## WHAT TO WORK ON
Format every row below as a Markdown table with two columns, Number and Line. Number each row and leave out blank lines.

(Saved data entries)
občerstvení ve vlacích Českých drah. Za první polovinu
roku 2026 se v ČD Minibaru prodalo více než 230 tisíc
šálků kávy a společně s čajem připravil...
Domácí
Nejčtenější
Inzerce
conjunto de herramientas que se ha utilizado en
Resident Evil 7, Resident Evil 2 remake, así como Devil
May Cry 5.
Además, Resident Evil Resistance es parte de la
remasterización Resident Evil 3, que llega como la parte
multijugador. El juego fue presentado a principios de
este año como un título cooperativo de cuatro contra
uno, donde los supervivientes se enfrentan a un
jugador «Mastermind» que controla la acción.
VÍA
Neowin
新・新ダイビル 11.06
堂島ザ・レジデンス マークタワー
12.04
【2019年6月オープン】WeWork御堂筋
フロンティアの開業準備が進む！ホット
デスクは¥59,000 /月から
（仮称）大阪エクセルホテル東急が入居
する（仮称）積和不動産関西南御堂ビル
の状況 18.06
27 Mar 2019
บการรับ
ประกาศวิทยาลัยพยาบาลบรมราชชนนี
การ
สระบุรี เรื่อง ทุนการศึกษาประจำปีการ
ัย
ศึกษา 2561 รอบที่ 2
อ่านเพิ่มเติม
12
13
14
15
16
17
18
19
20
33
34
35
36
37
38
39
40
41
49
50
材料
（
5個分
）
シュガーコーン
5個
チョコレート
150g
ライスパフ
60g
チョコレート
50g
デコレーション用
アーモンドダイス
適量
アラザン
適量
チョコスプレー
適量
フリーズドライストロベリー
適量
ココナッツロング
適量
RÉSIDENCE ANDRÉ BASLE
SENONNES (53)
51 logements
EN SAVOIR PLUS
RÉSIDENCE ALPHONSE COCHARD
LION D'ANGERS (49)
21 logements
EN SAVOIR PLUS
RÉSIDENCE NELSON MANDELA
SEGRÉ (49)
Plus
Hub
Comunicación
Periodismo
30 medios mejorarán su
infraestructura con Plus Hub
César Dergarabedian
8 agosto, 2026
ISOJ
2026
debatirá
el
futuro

## EXERCISE OUTPUT
| Number | Line |
|---|---|
| 1 | občerstvení ve vlacích Českých drah. Za první polovinu |
| 2 | roku 2026 se v ČD Minibaru prodalo více než 230 tisíc |
| 3 | šálků kávy a společně s čajem připravil... |
| 4 | Domácí |
| 5 | Nejčtenější |
| 6 | Inzerce |
| 7 | conjunto de herramientas que se ha utilizado en |
| 8 | Resident Evil 7, Resident Evil 2 remake, así como Devil |
| 9 | May Cry 5. |
| 10 | Además, Resident Evil Resistance es parte de la |
| 11 | remasterización Resident Evil 3, que llega como la parte |
| 12 | multijugador. El juego fue presentado a principios de |
| 13 | este año como un título cooperativo de cuatro contra |
| 14 | uno, donde los supervivientes se enfrentan a un |
| 15 | jugador «Mastermind» que controla la acción. |
| 16 | VÍA |
| 17 | Neowin |
| 18 | 新・新ダイビル 11.06 |
| 19 | 堂島ザ・レジデンス マークタワー |
| 20 | 12.04 |
| 21 | 【2019年6月オープン】WeWork御堂筋 |
| 22 | フロンティアの開業準備が進む！ホット |
| 23 | デスクは¥59,000 /月から |
| 24 | （仮称）大阪エクセルホテル東急が入居 |
| 25 | する（仮称）積和不動産関西南御堂ビル |
| 26 | の状況 18.06 |
| 27 | 27 Mar 2019 |
| 28 | บการรับ |
| 29 | ประกาศวิทยาลัยพยาบาลบรมราชชนนี |
| 30 | การ |
| 31 | สระบุรี เรื่อง ทุนการศึกษาประจำปีการ |
| 32 | ัย |
| 33 | ศึกษา 2561 รอบที่ 2 |
| 34 | อ่านเพิ่มเติม |
| 35 | 12 |
| 36 | 13 |
| 37 | 14 |
| 38 | 15 |
| 39 | 16 |
| 40 | 17 |
| 41 | 18 |
| 42 | 19 |
| 43 | 20 |
| 44 | 33 |
| 45 | 34 |
| 46 | 35 |
| 47 | 36 |
| 48 | 37 |
| 49 | 38 |
| 50 | 39 |
| 51 | 40 |
| 52 | 41 |
| 53 | 49 |
| 54 | 50 |
| 55 | 材料 |
| 56 | （ |
| 57 | 5個分 |
| 58 | ） |
| 59 | シュガーコーン |
| 60 | 5個 |
| 61 | チョコレート |
| 62 | 150g |
| 63 | ライスパフ |
| 64 | 60g |
| 65 | チョコレート |
| 66 | 50g |
| 67 | デコレーション用 |
| 68 | アーモンドダイス |
| 69 | 適量 |
| 70 | アラザン |
| 71 | 適量 |
| 72 | チョコスプレー |
| 73 | 適量 |
| 74 | フリーズドライストロベリー |
| 75 | 適量 |
| 76 | ココナッツロング |
| 77 | 適量 |
| 78 | RÉSIDENCE ANDRÉ BASLE |
| 79 | SENONNES (53) |
| 80 | 51 logements |
| 81 | EN SAVOIR PLUS |
| 82 | RÉSIDENCE ALPHONSE COCHARD |
| 83 | LION D'ANGERS (49) |
| 84 | 21 logements |
| 85 | EN SAVOIR PLUS |
| 86 | RÉSIDENCE NELSON MANDELA |
| 87 | SEGRÉ (49) |
| 88 | Plus |
| 89 | Hub |
| 90 | Comunicación |
| 91 | Periodismo |
| 92 | 30 medios mejorarán su |
| 93 | infraestructura con Plus Hub |
| 94 | César Dergarabedian |
| 95 | 8 agosto, 2026 |
| 96 | ISOJ |
| 97 | 2026 |
| 98 | debatirá |
| 99 | el |
| 100 | futuro |